In Christchurch, a two-minute silence was held in honour of the 50 people killed and the dozens more wounded in attacks on two mosques by a lone gunman.
In the UK, the bishops of Chichester, Horsham and Lewes visited mosques in Crawley on Friday in an expression of support following the shootings.
The Bishop of Lewes, Richard Jackson, met with members of Langley Green Mosque while the Bishop of Horsham, Mark Sowerby, spent Friday at Noor Mosque.
The Bishop of Chichester, Dr Martin Warner, said his visit to Broadfield Mosque was an act of solidarity.
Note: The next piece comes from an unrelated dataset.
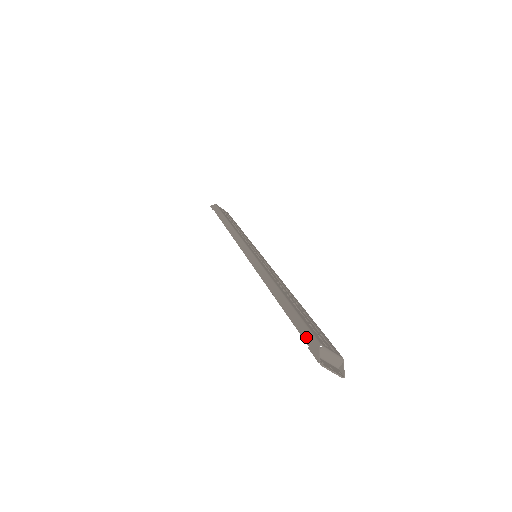
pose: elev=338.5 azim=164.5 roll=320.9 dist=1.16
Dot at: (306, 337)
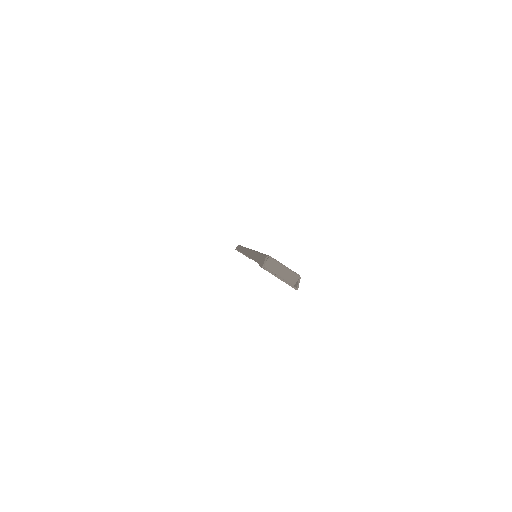
Dot at: (260, 260)
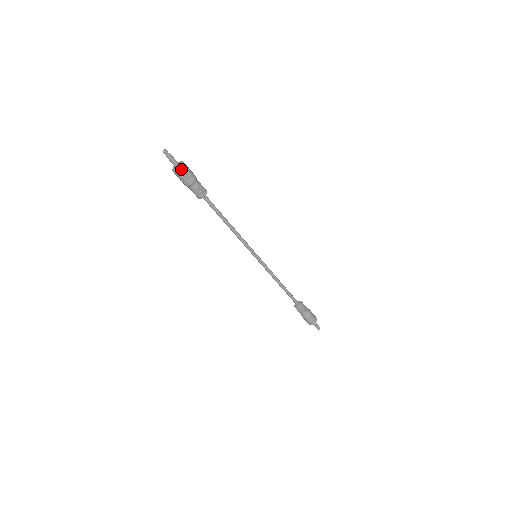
"I have come to this mosque in Crawley today to express, on behalf of the Christian Church in Sussex, our solidarity with you who are our Muslim brothers and sisters," he said.
"We shared in the international shock and revulsion at the news of the shootings at the Friday Prayers in Christchurch one week ago. This was a cowardly attack on vulnerable people. It was a crime against humanity."
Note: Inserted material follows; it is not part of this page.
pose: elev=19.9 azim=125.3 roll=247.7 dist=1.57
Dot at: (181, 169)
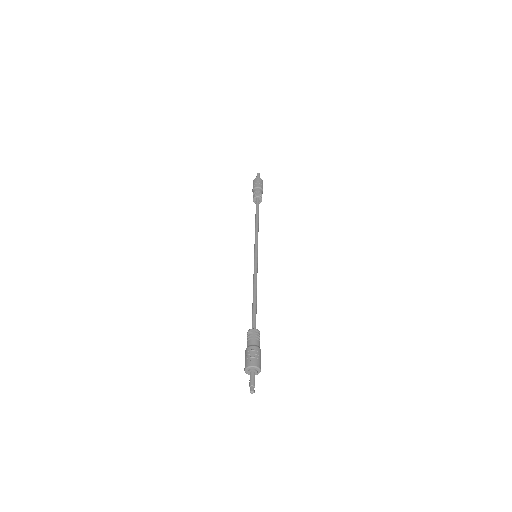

He added his concerns over reports that five mosques had been vandalised in Birmingham in the wake of the attacks. The windows of the mosques were smashed during the early hours of Thursday morning.
Dr Warner said the incidents in Birmingham were "further evidence of a campaign that is evil in its origins, planning and consequences".
In a statement to the Muslim community, he said: "We, as Christians, believe that the attacks in Christchurch and in Birmingham demonstrate a sacrilegious spirit in the world today.
"Like you, we are also people committed to religious faith. And we recognise that we have much in common, sharing our veneration of Abraham and deep traditions that promote the virtues of truth, of peace and of justice.
"But we are driven to condemn the desecration of your sacred places and the violation of your freedom to live and pray as Muslims in this, or any country that claims to be a civilised, tolerant and just society.
"Hatred of this kind affects all of us, regardless of what our faith might be. As Muslim and Christian, we must find a way to break the destructive cycle of fear and hatred. This land faces many challenges to the flourishing of its people in all the richness of our diversity.
"Let us, as people of faith, be known as those who are the foundation of a society in which kindness and respect shape the quality of our life."